(Information shown Opens)

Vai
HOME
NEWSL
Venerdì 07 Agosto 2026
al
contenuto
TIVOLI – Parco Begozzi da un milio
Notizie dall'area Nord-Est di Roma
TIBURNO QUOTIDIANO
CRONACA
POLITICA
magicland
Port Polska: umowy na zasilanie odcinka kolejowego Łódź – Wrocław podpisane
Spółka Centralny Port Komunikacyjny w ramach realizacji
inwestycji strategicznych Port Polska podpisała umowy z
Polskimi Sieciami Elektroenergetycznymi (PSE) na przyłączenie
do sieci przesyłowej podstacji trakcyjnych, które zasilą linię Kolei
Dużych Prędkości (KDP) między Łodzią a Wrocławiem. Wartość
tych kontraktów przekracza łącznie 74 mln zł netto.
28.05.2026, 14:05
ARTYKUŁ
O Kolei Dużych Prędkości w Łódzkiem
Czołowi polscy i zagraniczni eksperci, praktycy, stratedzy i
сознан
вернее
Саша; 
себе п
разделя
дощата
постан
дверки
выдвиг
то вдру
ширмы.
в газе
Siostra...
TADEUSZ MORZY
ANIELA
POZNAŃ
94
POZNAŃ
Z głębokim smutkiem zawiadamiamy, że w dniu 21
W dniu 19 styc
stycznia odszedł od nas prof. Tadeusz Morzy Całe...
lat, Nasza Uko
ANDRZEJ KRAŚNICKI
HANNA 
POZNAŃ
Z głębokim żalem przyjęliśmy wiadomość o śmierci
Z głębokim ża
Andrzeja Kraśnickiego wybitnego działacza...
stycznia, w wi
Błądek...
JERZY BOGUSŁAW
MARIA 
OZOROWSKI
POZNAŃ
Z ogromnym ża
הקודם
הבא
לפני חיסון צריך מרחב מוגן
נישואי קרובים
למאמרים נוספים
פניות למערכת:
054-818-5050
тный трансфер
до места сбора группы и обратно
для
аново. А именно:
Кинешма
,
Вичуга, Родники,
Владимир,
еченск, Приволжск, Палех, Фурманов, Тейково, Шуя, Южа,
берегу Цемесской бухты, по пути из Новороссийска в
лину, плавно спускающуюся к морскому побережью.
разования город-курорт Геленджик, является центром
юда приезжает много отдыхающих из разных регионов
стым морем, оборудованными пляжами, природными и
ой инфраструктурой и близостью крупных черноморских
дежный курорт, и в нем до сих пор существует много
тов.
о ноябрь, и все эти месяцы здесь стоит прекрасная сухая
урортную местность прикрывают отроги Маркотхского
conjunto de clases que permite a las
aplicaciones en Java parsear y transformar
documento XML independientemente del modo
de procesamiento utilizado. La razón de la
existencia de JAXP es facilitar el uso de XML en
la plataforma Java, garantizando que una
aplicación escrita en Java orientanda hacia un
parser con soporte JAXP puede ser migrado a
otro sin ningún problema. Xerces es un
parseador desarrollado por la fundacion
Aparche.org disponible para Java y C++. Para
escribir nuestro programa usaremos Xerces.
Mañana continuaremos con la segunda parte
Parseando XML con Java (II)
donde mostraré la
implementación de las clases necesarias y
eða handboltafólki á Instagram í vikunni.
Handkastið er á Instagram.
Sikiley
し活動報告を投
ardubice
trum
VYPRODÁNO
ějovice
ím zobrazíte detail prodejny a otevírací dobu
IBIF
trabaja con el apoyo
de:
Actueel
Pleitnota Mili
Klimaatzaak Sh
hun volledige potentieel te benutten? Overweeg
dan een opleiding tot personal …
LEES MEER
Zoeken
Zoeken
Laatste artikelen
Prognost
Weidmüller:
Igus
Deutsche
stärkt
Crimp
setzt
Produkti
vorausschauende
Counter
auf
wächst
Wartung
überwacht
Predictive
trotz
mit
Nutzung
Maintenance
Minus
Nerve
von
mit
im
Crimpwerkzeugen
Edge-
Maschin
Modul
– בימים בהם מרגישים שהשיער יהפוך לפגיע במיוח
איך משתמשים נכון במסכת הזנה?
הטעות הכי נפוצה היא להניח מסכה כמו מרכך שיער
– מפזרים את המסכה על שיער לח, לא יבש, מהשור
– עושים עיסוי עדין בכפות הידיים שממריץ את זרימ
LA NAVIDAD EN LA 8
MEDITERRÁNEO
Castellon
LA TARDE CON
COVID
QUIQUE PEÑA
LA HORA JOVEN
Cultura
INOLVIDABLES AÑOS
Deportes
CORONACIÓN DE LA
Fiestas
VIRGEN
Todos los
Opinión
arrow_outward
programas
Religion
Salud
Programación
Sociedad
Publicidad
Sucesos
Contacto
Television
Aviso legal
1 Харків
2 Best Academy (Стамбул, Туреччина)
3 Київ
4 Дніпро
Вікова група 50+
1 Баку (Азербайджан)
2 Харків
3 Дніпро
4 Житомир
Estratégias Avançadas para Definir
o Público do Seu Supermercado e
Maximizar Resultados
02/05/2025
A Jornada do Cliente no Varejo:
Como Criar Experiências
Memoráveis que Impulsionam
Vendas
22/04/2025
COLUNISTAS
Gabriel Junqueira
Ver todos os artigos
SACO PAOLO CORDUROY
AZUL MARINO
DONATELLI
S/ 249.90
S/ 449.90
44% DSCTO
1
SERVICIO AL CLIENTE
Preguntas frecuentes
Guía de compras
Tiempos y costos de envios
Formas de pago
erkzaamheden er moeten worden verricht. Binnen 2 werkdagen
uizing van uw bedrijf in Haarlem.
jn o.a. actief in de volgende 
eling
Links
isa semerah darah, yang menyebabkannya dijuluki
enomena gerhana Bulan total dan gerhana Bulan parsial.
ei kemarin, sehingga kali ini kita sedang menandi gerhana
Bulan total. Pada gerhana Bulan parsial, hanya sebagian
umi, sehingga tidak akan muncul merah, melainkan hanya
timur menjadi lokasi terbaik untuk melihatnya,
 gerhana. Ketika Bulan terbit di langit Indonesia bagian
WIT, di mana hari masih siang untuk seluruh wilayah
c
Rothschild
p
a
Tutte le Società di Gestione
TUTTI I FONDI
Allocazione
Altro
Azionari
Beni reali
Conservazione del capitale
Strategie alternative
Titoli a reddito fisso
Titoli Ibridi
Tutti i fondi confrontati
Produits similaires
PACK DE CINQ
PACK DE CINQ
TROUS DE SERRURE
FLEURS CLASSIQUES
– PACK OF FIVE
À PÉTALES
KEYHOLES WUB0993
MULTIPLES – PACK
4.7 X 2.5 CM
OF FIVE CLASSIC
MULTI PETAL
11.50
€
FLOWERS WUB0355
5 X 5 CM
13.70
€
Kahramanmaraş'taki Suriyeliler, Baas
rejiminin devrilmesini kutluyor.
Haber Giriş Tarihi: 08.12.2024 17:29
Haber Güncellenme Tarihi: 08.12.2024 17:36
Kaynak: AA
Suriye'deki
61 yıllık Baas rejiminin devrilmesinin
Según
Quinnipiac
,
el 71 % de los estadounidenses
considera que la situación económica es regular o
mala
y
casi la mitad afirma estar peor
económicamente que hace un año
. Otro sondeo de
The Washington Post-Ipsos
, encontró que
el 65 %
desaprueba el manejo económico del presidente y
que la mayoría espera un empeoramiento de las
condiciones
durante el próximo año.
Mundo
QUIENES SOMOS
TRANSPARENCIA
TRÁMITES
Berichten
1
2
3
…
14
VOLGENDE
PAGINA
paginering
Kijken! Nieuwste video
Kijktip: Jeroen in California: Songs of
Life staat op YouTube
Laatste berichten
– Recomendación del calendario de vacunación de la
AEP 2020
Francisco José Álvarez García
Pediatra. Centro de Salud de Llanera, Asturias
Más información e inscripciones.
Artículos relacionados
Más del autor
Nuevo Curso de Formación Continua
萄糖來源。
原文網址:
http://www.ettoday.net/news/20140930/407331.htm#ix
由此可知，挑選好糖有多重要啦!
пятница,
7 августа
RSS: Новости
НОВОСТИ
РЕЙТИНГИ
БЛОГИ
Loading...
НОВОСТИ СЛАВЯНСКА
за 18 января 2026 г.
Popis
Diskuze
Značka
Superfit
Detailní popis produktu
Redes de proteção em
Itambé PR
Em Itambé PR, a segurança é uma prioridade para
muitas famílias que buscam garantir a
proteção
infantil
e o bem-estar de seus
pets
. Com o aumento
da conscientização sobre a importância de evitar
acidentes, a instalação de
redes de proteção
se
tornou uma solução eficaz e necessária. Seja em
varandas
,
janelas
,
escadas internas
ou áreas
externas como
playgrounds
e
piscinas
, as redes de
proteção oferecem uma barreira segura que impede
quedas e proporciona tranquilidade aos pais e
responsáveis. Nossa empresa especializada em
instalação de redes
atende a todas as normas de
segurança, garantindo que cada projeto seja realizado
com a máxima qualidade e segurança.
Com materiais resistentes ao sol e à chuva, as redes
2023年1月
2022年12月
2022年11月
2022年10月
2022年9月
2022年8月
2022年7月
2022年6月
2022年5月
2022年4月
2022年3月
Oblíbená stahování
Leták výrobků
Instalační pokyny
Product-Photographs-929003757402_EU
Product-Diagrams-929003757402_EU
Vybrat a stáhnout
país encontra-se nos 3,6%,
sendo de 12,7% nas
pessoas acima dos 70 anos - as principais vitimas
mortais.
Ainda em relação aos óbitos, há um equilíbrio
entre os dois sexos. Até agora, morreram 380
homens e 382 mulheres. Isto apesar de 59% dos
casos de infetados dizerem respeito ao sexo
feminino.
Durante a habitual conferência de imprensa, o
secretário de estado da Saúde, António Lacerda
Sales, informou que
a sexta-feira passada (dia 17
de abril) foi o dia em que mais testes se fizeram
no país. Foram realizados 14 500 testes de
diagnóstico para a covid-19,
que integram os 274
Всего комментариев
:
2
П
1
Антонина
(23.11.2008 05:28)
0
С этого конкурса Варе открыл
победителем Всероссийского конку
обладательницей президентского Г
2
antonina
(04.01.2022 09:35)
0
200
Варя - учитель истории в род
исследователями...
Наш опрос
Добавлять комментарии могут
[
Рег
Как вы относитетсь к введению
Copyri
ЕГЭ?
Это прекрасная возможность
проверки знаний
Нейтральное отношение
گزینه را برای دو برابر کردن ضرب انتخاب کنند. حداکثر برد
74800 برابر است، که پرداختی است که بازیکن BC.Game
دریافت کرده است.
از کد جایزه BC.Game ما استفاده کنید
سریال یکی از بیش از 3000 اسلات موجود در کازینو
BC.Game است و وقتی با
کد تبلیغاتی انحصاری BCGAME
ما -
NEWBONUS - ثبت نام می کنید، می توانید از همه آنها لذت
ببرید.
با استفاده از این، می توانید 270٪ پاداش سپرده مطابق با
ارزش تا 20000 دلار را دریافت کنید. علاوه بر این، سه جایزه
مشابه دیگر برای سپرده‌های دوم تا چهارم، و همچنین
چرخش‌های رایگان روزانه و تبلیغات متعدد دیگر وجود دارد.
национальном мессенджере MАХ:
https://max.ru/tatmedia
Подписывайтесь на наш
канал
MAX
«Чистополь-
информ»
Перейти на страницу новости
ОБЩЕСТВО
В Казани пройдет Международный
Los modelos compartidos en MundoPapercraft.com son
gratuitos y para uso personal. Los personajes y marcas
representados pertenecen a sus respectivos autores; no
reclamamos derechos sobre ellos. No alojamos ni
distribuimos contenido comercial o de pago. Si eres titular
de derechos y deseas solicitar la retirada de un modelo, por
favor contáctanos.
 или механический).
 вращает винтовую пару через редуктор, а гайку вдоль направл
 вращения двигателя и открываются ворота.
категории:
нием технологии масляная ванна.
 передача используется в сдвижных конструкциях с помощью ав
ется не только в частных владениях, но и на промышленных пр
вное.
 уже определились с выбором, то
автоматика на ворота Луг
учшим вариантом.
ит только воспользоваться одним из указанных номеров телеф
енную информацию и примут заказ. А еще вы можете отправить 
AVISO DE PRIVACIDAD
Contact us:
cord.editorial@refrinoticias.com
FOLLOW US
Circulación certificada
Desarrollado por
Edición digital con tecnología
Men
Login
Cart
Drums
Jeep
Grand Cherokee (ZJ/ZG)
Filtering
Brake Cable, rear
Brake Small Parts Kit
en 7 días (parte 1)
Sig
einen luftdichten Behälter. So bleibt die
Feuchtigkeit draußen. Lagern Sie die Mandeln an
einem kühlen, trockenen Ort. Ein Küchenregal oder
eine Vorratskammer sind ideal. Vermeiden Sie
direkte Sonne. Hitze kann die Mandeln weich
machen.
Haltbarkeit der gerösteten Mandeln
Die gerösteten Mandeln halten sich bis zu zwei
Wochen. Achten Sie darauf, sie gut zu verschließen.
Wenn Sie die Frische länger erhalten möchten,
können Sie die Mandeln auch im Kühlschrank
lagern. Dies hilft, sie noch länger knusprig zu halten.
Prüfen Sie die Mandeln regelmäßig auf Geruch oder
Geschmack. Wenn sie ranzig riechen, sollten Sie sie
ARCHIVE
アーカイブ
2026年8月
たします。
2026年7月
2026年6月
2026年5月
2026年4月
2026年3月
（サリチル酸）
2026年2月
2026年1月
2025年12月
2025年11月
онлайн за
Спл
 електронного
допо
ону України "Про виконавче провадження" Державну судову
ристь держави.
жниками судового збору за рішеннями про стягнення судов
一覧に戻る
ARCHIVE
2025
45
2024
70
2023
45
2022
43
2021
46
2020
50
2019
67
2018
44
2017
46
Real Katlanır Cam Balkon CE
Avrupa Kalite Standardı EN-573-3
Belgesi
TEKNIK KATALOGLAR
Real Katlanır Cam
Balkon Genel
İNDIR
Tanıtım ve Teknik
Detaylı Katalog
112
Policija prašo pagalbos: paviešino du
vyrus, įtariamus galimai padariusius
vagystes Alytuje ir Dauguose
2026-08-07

(Information shown Closes)

● **Task to carry out**: State how many lines of the data above contain the string "personal", leaving out everything but the number.

● **Answer for this exercise**: 2